- 任务目标 -
请列出文本节选中 usb_enumerate_device 函数体内调用的全部函数，重复调用的只写一次。

- 文本节选 -
4.2.1.1.2.1 枚举设备:usb_enumerate_device
static int usb_enumerate_device(struct usb_device *udev)
{
int err;
if (udev->config == NULL) {
err = usb_get_configuration(udev); //获取配置信息
...
}
/* read the standard strings and cache them if present */
udev->product = usb_cache_string(udev, udev->descriptor.iProduct);//获取产品号
udev->manufacturer = usb_cache_string(udev,
udev->descriptor.iManufacturer);//制造商
udev->serial = usb_cache_string(udev, udev->descriptor.iSerialNumber);//序列号
err = usb_enumerate_device_otg(udev);
...
usb_detect_interface_quirks(udev);
return 0;
}
4.2.1.1.2.2 获取配置信息:usb_get_configuration
int usb_get_configuration(struct usb_device *dev)
{
struct device *ddev = &dev->dev;
int ncfg = dev->descriptor.bNumConfigurations; //usb配置个数
int result = 0;
unsigned int cfgno, length;
unsigned char *bigbuffer;
struct usb_config_descriptor *desc;
cfgno = 0;
result = -ENOMEM;
...

(身体或手部关键点数据)
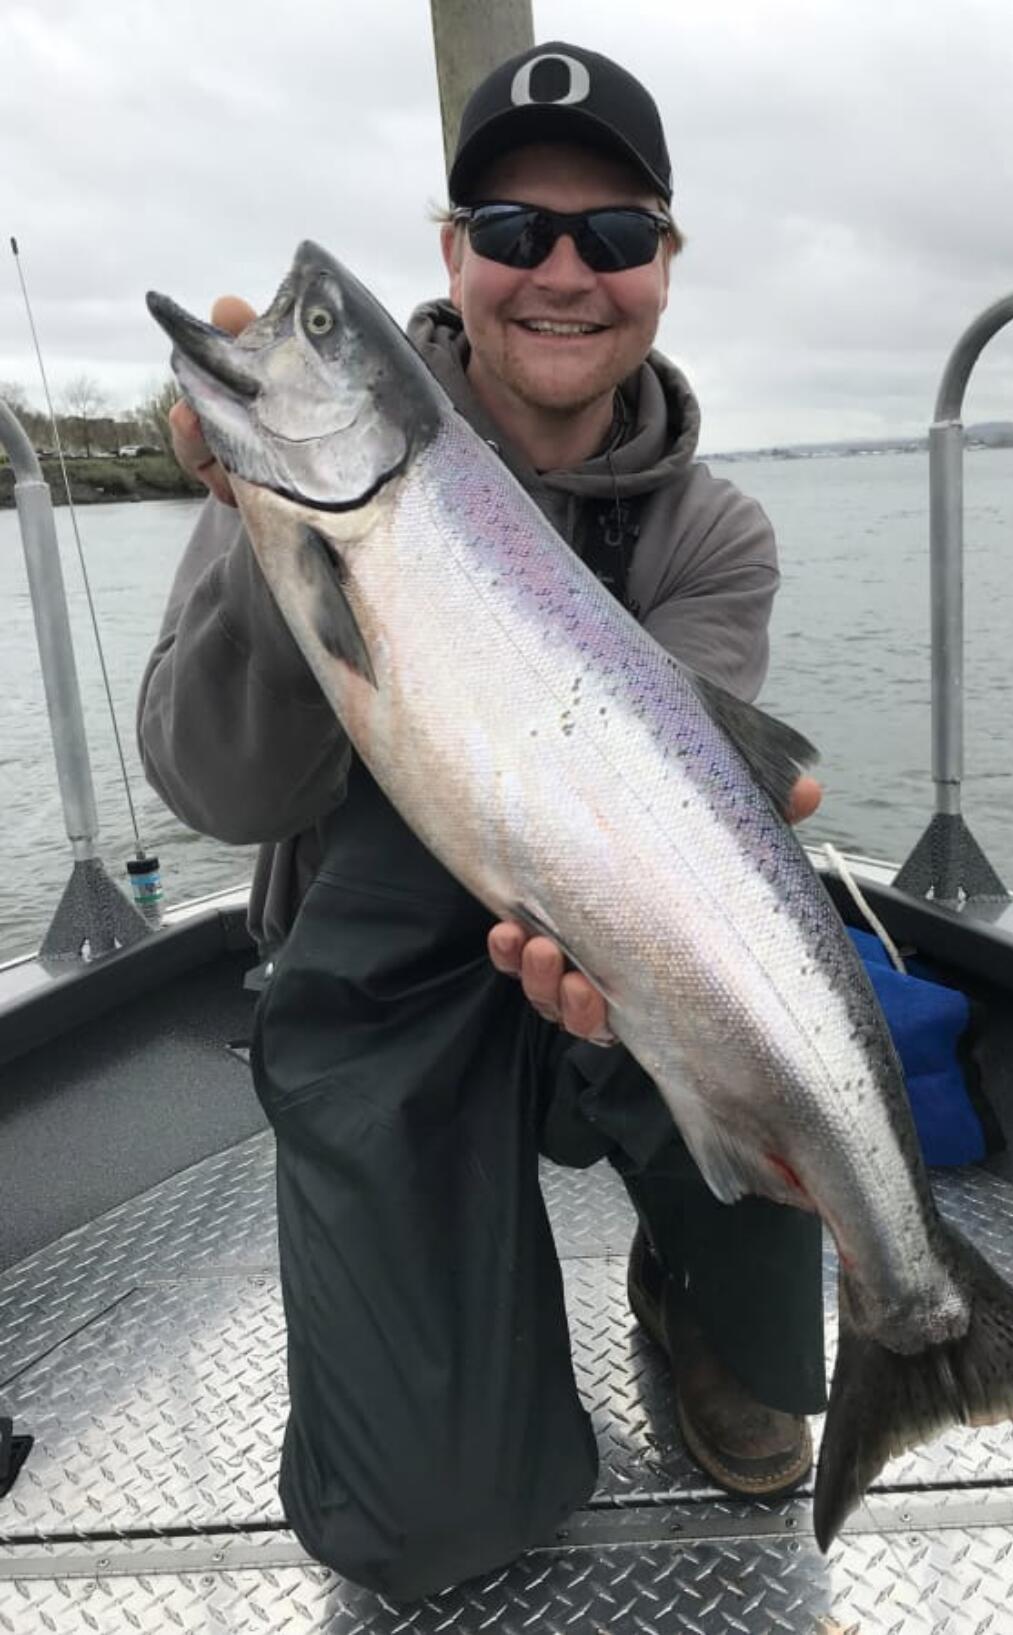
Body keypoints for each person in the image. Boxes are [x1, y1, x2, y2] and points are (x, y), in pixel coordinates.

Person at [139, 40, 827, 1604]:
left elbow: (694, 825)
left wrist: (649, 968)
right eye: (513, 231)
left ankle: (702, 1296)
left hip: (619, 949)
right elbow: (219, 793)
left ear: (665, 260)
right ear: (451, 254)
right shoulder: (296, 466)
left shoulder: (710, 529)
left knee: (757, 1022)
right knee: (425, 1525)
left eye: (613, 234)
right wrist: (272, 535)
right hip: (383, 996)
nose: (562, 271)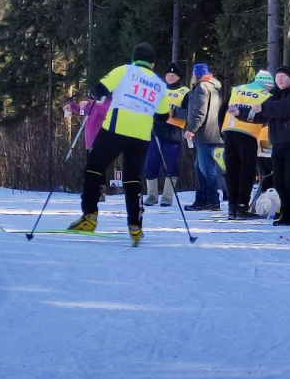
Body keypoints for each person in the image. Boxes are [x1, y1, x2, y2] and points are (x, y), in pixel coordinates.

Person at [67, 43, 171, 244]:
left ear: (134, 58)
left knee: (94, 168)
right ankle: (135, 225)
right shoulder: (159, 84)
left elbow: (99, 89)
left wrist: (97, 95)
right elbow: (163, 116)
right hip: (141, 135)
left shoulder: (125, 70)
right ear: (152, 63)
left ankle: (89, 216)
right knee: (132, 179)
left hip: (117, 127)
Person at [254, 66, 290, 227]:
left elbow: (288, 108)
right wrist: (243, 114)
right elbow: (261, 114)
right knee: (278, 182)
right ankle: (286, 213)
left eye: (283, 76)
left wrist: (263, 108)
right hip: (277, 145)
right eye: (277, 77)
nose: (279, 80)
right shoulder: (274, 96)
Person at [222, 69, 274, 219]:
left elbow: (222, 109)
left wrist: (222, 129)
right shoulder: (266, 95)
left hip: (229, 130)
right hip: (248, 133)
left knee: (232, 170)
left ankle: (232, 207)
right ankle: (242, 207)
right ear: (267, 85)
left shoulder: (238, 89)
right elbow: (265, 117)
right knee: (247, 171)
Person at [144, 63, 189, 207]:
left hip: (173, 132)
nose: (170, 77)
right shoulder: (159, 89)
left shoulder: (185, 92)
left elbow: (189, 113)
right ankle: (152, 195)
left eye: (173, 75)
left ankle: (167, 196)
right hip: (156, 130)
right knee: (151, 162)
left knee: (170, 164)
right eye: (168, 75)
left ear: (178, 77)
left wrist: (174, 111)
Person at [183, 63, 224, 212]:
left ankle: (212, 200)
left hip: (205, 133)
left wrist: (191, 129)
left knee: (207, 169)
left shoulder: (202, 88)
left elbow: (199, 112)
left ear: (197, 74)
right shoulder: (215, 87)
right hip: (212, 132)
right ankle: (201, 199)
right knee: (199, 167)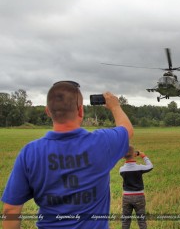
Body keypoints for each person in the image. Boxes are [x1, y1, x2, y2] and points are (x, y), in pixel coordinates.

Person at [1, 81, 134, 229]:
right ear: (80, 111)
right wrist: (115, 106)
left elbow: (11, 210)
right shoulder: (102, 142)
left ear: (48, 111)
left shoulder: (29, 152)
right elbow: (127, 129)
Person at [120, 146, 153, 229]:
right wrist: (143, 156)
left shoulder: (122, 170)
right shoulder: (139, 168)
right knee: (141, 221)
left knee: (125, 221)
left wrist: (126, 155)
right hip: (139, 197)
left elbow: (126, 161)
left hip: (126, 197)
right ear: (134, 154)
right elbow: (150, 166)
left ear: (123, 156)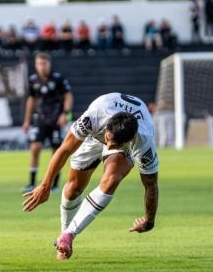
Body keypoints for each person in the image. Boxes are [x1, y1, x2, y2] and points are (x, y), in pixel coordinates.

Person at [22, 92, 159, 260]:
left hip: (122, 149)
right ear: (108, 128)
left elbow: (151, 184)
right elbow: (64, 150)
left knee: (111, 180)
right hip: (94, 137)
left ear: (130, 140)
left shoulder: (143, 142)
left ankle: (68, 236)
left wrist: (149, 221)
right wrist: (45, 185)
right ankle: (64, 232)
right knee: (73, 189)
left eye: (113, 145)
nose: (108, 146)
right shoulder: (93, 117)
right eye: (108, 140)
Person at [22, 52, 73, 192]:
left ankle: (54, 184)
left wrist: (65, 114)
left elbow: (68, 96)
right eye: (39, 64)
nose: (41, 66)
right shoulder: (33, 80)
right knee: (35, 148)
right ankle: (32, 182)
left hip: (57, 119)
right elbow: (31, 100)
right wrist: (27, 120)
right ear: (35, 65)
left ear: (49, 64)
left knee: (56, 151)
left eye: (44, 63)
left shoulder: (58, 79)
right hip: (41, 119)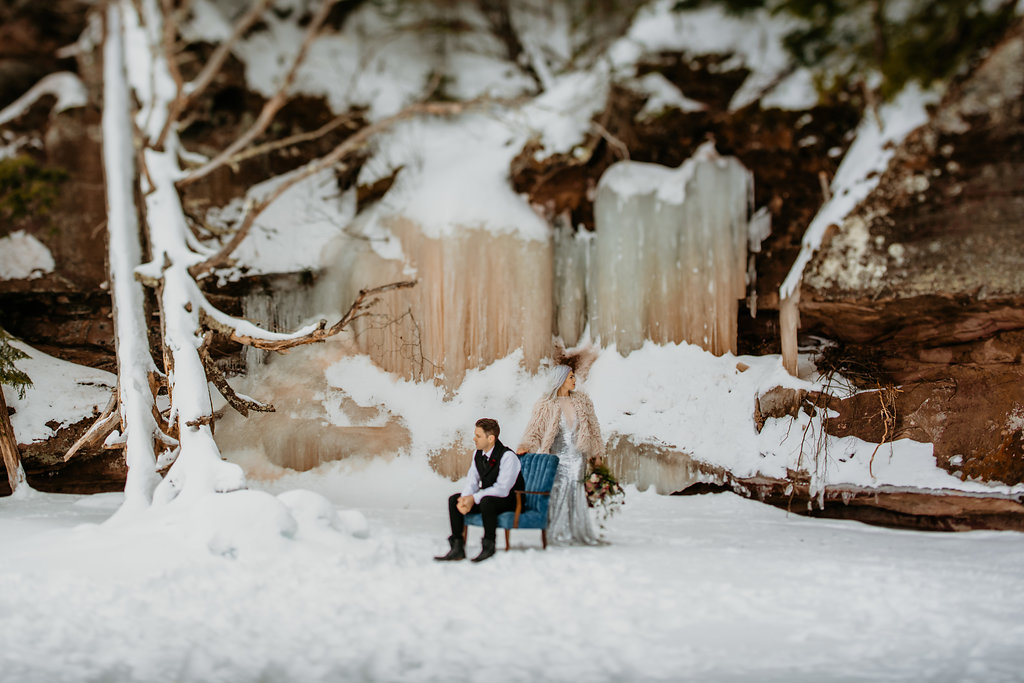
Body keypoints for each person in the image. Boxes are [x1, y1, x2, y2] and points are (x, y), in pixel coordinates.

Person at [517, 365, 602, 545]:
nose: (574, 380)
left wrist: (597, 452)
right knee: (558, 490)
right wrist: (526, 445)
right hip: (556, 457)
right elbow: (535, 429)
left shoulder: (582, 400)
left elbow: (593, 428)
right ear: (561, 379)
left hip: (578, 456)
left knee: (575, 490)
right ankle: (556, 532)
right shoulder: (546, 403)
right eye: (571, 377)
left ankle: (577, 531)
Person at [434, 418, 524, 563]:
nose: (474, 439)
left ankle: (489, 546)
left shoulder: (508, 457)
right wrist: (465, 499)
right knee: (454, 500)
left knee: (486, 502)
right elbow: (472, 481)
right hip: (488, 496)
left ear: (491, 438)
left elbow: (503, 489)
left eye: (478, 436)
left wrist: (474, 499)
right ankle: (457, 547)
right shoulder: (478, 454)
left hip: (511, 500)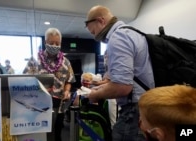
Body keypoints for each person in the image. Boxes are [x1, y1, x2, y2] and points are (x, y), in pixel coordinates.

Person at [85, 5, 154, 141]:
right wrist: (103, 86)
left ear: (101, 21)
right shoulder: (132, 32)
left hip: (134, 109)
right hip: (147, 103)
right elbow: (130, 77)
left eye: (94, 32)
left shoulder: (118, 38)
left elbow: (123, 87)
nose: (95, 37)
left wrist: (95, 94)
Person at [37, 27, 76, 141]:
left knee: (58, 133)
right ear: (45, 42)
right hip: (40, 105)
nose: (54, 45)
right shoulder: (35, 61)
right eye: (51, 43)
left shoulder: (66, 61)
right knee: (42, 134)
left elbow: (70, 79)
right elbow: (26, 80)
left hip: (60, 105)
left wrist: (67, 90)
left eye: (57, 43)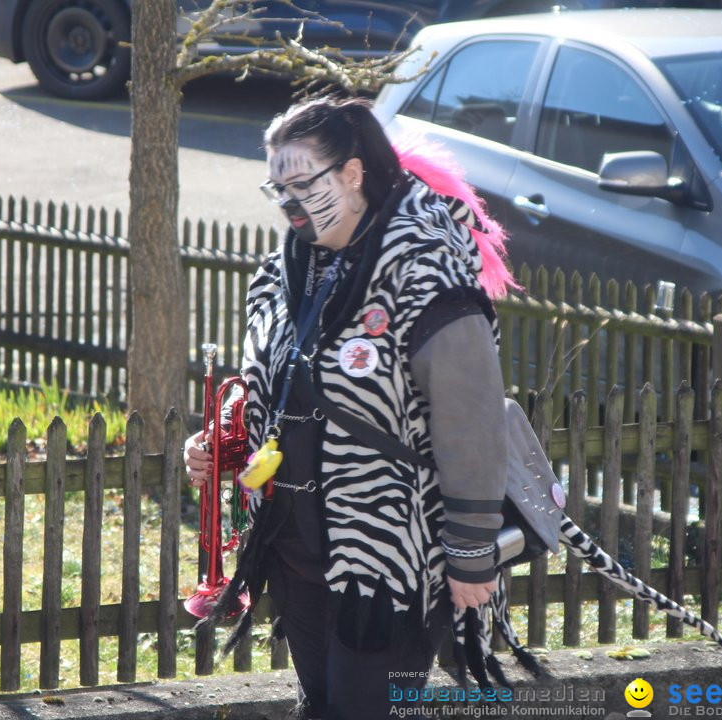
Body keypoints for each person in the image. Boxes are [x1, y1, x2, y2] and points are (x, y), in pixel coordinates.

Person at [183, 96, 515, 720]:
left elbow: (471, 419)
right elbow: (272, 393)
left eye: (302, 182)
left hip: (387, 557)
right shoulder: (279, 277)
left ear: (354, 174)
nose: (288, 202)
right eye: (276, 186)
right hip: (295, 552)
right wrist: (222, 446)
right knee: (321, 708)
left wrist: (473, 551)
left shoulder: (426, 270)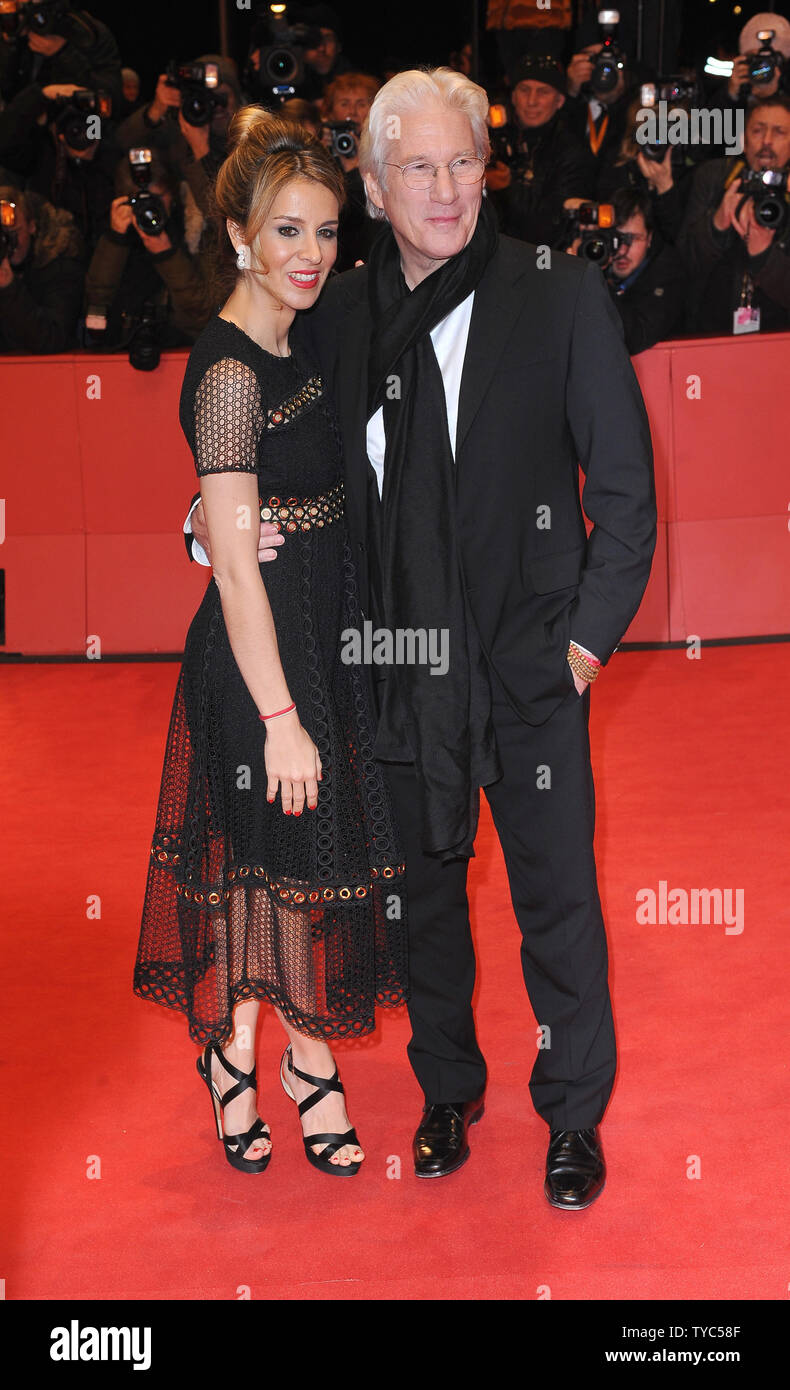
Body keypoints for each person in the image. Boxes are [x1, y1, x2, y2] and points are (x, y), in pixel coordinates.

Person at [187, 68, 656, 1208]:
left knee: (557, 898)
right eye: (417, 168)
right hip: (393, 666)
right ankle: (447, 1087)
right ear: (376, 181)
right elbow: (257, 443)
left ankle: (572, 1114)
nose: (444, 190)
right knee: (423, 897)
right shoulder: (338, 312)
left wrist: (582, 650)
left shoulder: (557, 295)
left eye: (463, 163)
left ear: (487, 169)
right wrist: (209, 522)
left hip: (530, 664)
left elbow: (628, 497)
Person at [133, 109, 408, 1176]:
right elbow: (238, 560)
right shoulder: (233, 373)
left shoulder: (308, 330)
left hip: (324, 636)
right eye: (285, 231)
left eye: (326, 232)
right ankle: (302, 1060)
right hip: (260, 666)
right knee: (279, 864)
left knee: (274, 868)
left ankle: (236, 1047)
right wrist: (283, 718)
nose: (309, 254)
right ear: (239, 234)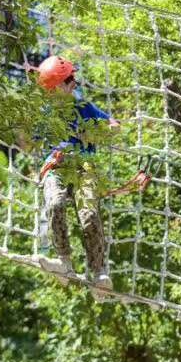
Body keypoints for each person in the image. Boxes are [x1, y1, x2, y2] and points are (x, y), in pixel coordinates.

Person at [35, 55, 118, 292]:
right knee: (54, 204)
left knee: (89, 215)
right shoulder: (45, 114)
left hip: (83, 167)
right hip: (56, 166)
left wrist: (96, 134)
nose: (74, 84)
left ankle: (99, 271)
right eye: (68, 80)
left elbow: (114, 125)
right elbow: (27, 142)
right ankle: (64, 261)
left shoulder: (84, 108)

- 本题解答 -
usb_get_configuration、usb_cache_string、usb_enumerate_device_otg、usb_detect_interface_quirks